I’VE spoken a few times in this column about how I’ve not been feeling quite myself.

Most of the time I go through the day feeling extremely flat, with no extremes of emotion, good or bad.

Living under a fog of being generally “awrite” but never great nor exactly wallowing in despair. Just an endless stretch of being fine, but not really.

“I’m fine,” is something I’ve said a few times to people over the last few years when they’ve asked me if everything is okay.

“I’m fine,” I’ll say, eating my first meal of the day at four in the afternoon.

“I’m fine,” I’ll say, having bumped into a pal whose texts I’ve not replied to for months.

“I’m fine,” I’ll say, having not done any of the things that used to bring me joy in ages.

“I’m fine,” I’ll say, spending as much time in bed as I can because I see no point in getting up.

“I’m fine,” I’ll say, with my face tripping me.

I’ve looked my girlfriend, my pals and my family dead in the eye when they’ve suggested that maybe I’m depressed and said, “I’m fine.”

I’ve never been great at looking after my mental health, mainly because I’ve managed to convince myself that I don’t need to.

I’m resilient, I can handle anything, I just get on with things.

That’s the kind of thing that went through my head whenever I briefly entertained the notion that I might be depressed before brushing it off.

I used to roll my eyes at any mention online of “mental health”, dismissing it as a thing people used to make other people feel sorry for them or to get likes on social media.

“You just need to get on with it,” I’d mutter under my breath. “Get a grip, man.”

This is, I’ve realised, not good for you at all.

For me, getting on with it and getting a grip was just making me feel worse and worse.

Ignoring problems doesn’t make them go away, it just lets them fester and grow. It’s gotten to the point that I’m no longer “fine”, I’m deeply miserable.

It’s time to ask for help.

I’m taking this seriously and going to the doctors to see what the script is.

I feel a bit daft for letting this drag on for so long and feel like I could have nipped it in the bud years ago before it got to this point.

I was sitting the other day and trying to figure out what the trigger was for feeling like this.

Everything’s going well in my life, I’m struggling a bit with work and writing my new book but inspiration comes and goes, I know it’ll be fine.

I’m surrounded by people who care about me deeply.

Maybe it’s just something in my brain isn’t working the way it should, the timing belt of my mind has snapped like in an old motor.

I’ve been feeling intensely guilty for possibly being depressed.

Like it means I’m ungrateful to those around me and not realising how lucky I am.

Like I’ve somehow let people down by being like this.
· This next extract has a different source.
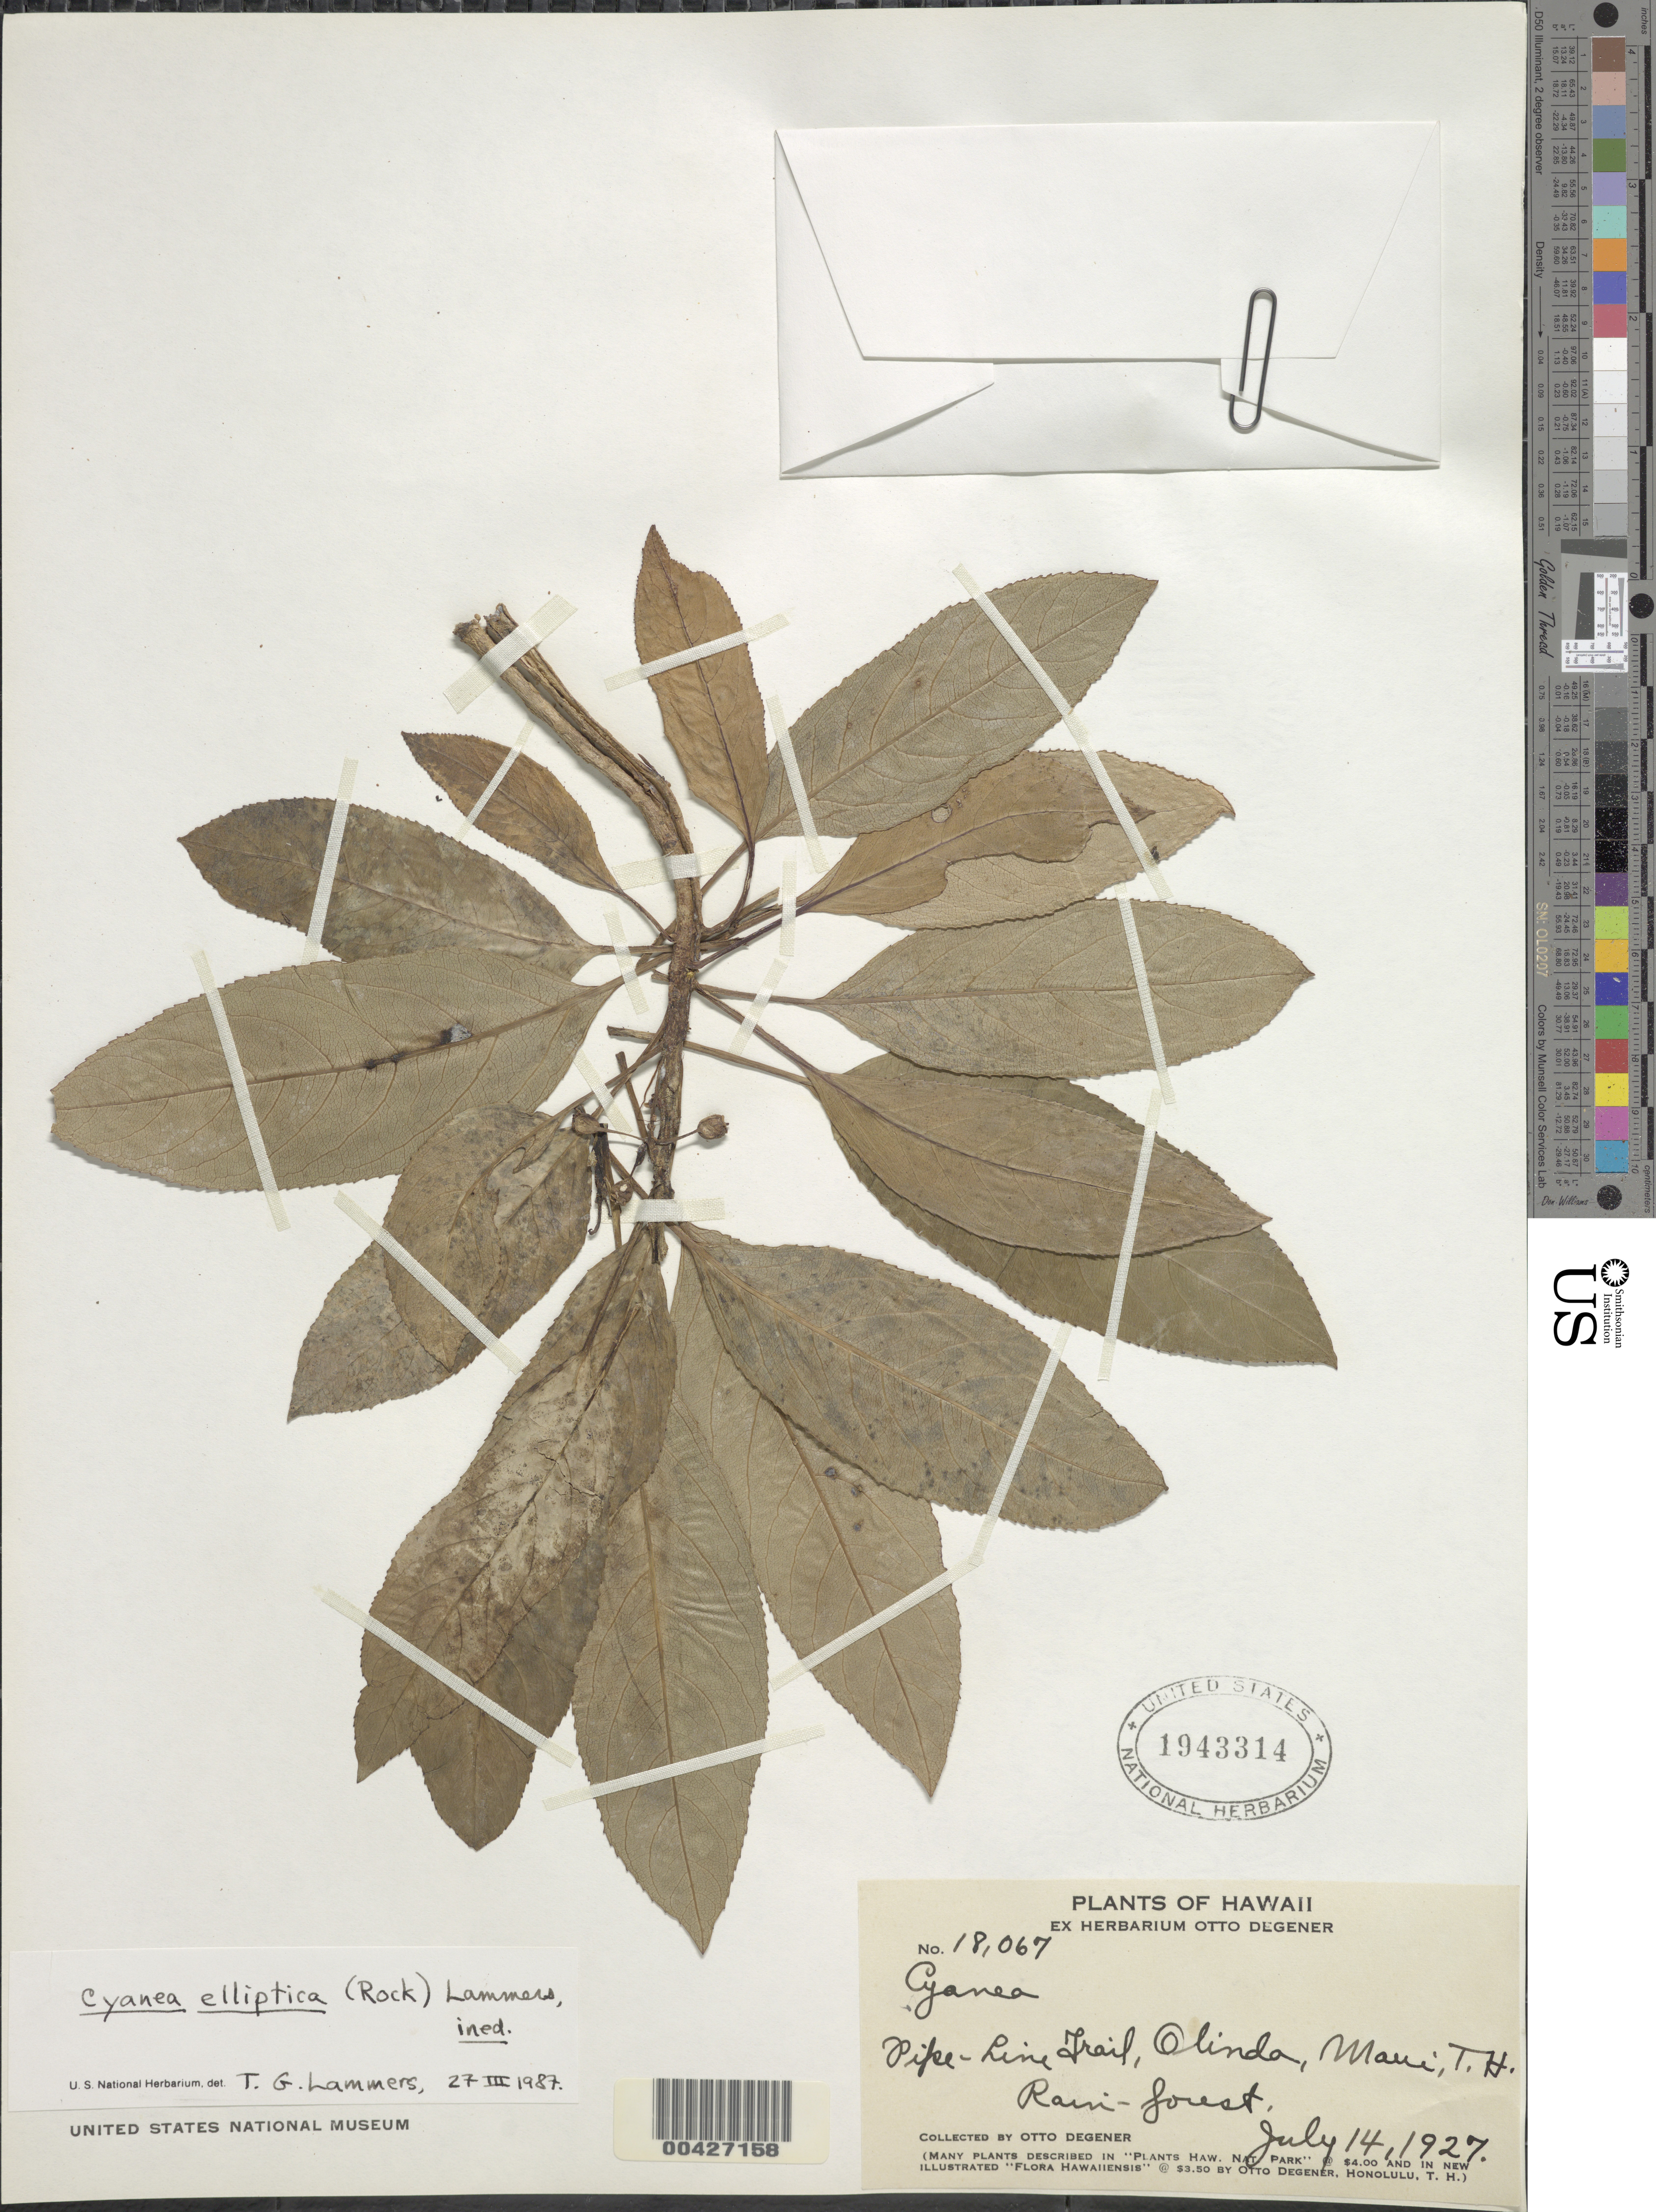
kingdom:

It doesn’t just take one singular event to make you feel depressed.

It can be but, for a lot of people, it creeps in very slowly.

Curling round the edges of your peripheral vision so gradually you don’t even realise it’s happening.

Given the current state of the world and everything that’s going on, it’s understandable.

I was wary of writing about this, worried it would be taken as me looking for sympathy or something.

I don’t want or need that, I just know there’s plenty of people out there in the same boat, feeling the same things as I am.

If this is the case for you reading this and it maybe feels like something’s clicked, then I’m hoping you’ll do the same as me and take it seriously.

You’ve no reason to feel guilty, you’re not a burden on anyone, things can and will get better and there’s nothing that can’t be fixed.

Being self-aware enough to analyse your feelings and trying to understand them is a valuable skill and having these feelings has taught me I need to get better at it.

The new year is as good a time as any to take stock of what’s happening inside your mind and try to sort it out.

A fresh start and all that kind of thing.

It’s a bit of a cliche now, but, if you feel able to, you should try and talk to someone like a pal, a family member, a partner or even a helpline.

If not, try and write down how you’ve been feeling and work towards speaking to someone at your own pace.

Remember, things can and will get better.